Reading passage
I thought he did die. It would be really awesome if he is still alive.

His lat insertions were a bit high but he had incredible width AND an amazingly small waist. My girlfriend said he looked like a comic book superhero. His proportions were unreal. If he had fixed a few key weak points and increased his back thickness he might have been a contender.

----------


## juicyr6

> too bad its photoshopped, heres the original


good catch, nonetheless i have nevver seen such a "grainy" back

----------


## J.S.N.

> I thought he did die. It would be really awesome if he is still alive.
> 
> His lat insertions were a bit high but he had incredible width AND an amazingly small waist. My girlfriend said he looked like a comic book superhero. His proportions were unreal. If he had fixed a few key weak points and increased his back thickness he might have been a contender.


i remember when i first got his pro card. anyone could tell he had mr. olympia potential. i've seen pics of him lately though, and whatever he's been running (high doeses of gh by the looks of it) has ruined his physique.

----------


## ajonhb1

big ron..."lights out"

----------


## mkv213

What the hell exercise are these guys doing to get that full?

----------


## juicy_brucy

> What do you think of my back???


 You have me beat... Thick, like elevator cables!
Franco Columbu and dorian are my boys for the back! HUGE!!!

----------


## Gorgoroth_

> Of course he is a Brit, from Burmingham, now lives mostly in the states, his big mate Jamo Nazaar usually trains with him, Jamo use to live in London, but now is in the states { muscle beach } he uses all Dorians supplements.
> 
> THERE CAN ONLY BE ONE ! Yates is the lat spread king, no doubt!!!!
> 
> 
> Godspeed



Woah.. woah... I am confused here.. " big mate " ? Does that mean like, best friend.. or is there anymore meaning to that.. ?

----------


## S.P.G

i just wached (ronnies, unbelievable) and (dorian yaets blood and guts) back to back and ronnie, kicks yates ass...HANDS DOWN...

----------


## S.P.G

> what the hell does godspeed mean?
> 
> why does that bother me?

Problem statement
From the bodybuilding forum thread, copy out word for word the portion that begins with the words containing "## Gorgoroth_" and ends with "to that.. ?".

Extracted material

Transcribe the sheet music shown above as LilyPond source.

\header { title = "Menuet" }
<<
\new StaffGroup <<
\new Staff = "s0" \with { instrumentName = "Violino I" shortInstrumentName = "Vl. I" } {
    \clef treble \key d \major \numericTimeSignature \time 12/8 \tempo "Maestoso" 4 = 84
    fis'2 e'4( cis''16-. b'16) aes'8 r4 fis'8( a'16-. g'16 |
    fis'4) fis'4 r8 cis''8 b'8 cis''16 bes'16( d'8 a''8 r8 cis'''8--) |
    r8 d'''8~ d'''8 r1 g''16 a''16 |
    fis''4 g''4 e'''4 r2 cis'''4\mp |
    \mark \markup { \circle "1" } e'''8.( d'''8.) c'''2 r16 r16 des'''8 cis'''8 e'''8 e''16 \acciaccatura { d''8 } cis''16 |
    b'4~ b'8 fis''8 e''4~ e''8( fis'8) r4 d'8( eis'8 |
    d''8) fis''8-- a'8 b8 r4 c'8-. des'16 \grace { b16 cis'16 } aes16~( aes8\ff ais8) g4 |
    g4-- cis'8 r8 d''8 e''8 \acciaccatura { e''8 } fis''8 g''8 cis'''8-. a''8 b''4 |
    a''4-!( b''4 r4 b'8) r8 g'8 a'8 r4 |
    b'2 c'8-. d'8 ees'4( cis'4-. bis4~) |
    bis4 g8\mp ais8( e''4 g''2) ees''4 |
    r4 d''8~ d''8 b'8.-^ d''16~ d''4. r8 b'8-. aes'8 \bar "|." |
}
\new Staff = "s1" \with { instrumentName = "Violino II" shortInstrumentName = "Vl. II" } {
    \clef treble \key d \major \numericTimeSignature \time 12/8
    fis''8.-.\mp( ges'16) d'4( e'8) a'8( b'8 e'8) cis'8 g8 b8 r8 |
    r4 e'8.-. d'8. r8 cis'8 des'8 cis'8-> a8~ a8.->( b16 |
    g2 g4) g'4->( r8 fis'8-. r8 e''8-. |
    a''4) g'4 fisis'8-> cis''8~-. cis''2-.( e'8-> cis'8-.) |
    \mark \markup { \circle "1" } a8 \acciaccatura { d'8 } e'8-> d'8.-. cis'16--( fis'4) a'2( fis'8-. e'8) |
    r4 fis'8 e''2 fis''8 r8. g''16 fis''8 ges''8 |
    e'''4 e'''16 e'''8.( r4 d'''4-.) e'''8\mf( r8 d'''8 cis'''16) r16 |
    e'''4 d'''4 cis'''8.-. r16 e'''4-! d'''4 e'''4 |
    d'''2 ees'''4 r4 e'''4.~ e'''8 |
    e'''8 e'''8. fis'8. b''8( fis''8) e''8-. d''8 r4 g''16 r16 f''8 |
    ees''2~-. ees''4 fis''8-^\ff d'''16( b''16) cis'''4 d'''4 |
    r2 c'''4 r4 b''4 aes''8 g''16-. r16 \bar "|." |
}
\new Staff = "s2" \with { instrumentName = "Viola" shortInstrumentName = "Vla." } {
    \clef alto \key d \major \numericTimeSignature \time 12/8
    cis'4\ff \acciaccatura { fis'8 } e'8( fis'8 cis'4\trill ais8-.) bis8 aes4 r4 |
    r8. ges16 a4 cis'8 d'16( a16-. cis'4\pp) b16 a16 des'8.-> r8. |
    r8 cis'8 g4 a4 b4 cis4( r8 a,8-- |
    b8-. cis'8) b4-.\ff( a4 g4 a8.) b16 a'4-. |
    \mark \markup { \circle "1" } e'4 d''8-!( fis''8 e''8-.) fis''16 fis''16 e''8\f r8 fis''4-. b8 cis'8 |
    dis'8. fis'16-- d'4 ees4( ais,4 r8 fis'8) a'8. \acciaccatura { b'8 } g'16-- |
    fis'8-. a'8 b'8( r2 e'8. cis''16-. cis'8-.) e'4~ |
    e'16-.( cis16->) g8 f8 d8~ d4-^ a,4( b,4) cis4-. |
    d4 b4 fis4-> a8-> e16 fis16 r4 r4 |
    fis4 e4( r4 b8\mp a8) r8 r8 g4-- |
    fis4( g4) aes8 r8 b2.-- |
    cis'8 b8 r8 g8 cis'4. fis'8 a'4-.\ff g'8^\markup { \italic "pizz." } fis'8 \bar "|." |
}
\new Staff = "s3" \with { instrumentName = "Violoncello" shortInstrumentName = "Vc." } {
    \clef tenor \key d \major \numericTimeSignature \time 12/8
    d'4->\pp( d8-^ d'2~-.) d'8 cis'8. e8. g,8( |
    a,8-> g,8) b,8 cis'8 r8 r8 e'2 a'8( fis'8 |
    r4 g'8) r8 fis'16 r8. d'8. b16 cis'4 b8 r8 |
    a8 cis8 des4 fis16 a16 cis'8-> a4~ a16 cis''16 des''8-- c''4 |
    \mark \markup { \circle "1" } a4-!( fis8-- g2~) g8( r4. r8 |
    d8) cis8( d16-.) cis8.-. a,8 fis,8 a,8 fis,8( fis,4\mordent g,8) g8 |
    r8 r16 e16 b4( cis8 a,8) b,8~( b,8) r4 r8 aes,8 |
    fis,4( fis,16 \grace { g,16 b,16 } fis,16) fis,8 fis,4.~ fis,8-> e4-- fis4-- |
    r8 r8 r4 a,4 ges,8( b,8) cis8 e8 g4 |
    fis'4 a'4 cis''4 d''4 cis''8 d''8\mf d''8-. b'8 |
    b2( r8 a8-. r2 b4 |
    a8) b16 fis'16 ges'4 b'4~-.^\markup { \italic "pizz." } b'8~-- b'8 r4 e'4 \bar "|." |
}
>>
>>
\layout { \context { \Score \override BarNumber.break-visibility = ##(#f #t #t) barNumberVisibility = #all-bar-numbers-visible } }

Exercise solution
## Gorgoroth_

> Of course he is a Brit, from Burmingham, now lives mostly in the states, his big mate Jamo Nazaar usually trains with him, Jamo use to live in London, but now is in the states { muscle beach } he uses all Dorians supplements.
> 
> THERE CAN ONLY BE ONE ! Yates is the lat spread king, no doubt!!!!
> 
> 
> Godspeed



Woah.. woah... I am confused here.. " big mate " ? Does that mean like, best friend.. or is there anymore meaning to that.. ?